De repente, porém, a cabeça parou, talvez meio tonta com tudo aquilo.
– Antes de descerem, deem-me algumas frutas, pois fiquei com fome!
– gritou ela.
Instantaneamente começaram a chover frutos sobre a cabeça esfomeada. Ela deu algumas dentadas nos frutos, mas cuspiu tudo, enojada.
– Pfúi! Estão verdes! Deem-me os maduros!
Desses, ela gostou. Pena que, ao engoli-los, eles lhe saíam pelo pescoço cortado, sem nunca matar-lhe a fome. Mesmo assim, continuava comendo- os.
Então, um dos índios trepados teve uma boa ideia.
– Joguem longe os frutos! Assim poderemos fugir enquanto ela vai buscá-los!
Os frutos foram arremessados o mais longe possível, e a cabeça saiu rolando para apanhá-los.
– É agora! – gritou o autor da ideia.
Numa só vez, despencaram todos os índios. Nem bem seus pés haviam tocado o solo, puseram-se a correr para a aldeia feito lunáticos. Ao chegarem lá, encerraram-se todos em suas ocas e ficaram esperando o pior, que era a chegada da cabeça maldita.
Todos espiavam por entre as frestas das ocas, até que se escutou, cada vez mais nítido, um tum-tum-tum sinistro crescer de dentro da mata.
– Anhangá!
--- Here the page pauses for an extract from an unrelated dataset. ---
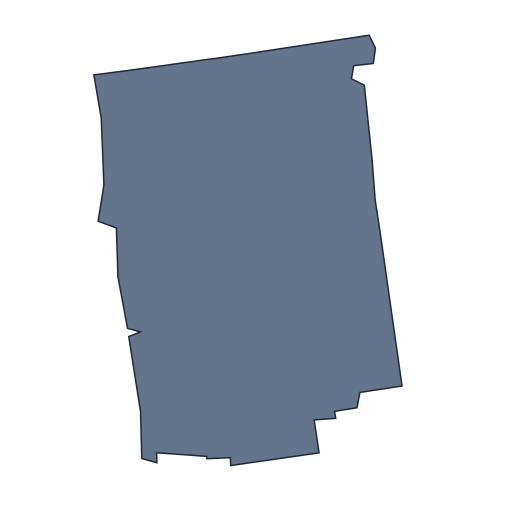 Lawrence, Tennessee, United States of America (Mercator projection), rotated 171°
{"feature_id": "52423323B73768341334687", "entity_name": "Lawrence", "entity_type": "district", "adm_level": 2, "iso_a3": "USA", "parent_name": "United States of America", "parent_adm1": "Tennessee", "projection": "mercator", "projection_center": [-87.387, 35.229], "detail": "fine", "context": "isolated", "style": "filled", "palette": "slate", "viewbox_px": 512, "rotation_deg": 171, "n_neighbors": 0, "source": "geoboundaries", "source_scale": "gbopen_adm2", "svg_char_len": 699}
<svg xmlns="http://www.w3.org/2000/svg" viewBox="0 0 512 512"><g transform="rotate(171 256 256)"><path d="M132.1,104.8L129.7,259.4L129.5,293.4L126.3,332.4L122.3,407.7L134.0,416.1L129.7,428.7L110.0,427.8L105.5,442.8L109.7,456.4L232.8,457.1L238.9,457.2L244.1,457.3L247.1,457.3L266.1,457.5L273.5,457.8L289.4,458.0L296.7,458.2L333.1,458.8L354.3,459.3L383.1,460.1L387.8,460.3L387.3,416.2L395.1,350.0L406.5,315.0L389.5,305.5L395.6,257.2L394.2,204.6L382.0,199.1L394.3,196.4L394.4,120.1L400.5,73.8L386.2,67.3L385.0,77.2L336.0,65.8L336.5,63.5L312.9,60.8L313.8,53.0L224.5,51.7L224.2,85.0L202.7,83.2L202.7,90.3L180.0,90.3L174.7,105.0L132.1,104.8Z" fill="#64748b" stroke="#1e293b" stroke-width="1.5"/></g></svg>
É ela! – gritaram vozes esganiçadas de todos os sexos.
A cabeça finalmente surgiu e foi postar-se no centro da taba. Apenas algumas tochas iluminavam o tétrico cenário, pois naquele tempo ainda não havia luminária alguma nos céus.
– Toleirões! Se não me deixarem entrar em suas ocas vou lançar uma maldição que vai reduzir sua aldeia a cinzas!
O silêncio, porém, permaneceu, e então a cabeça passou a gritar uma mistura incoerente de promessas e ameaças, que só serviu para aterrorizar ainda mais os índios.
– Não me deixarão entrar, então, malditos? Pois saibam que, a partir de hoje, subirei aos céus e me converterei na lua! Minha cabeça será a lua, e meus olhos, as estrelas! Aparecerei em quartos, e quando fizer minha primeira aparição as mulheres sangrarão, e quando estiver completa nos céus os cães e os doidos se porão a uivar para mim!
Neste instante, um urubu desceu dos céus, farfalhando suas asas negras. Depois de enterrar suas unhas aduncas nos cabelos desgrenhados da cabeça, a ave subiu, levando-a consigo.
Todos viram, abandonando suas ocas, quando o urubu gigante depositou a cabeça no alto do céu. Imediatamente ela começou a fosforescer em prateado, e das suas órbitas espocaram milhares de faíscas da mesma cor que, após se espalharem por todos os quadrantes, se converteram em estrelas.
E foi assim que, segundo os kaxináuas, a lua surgiu.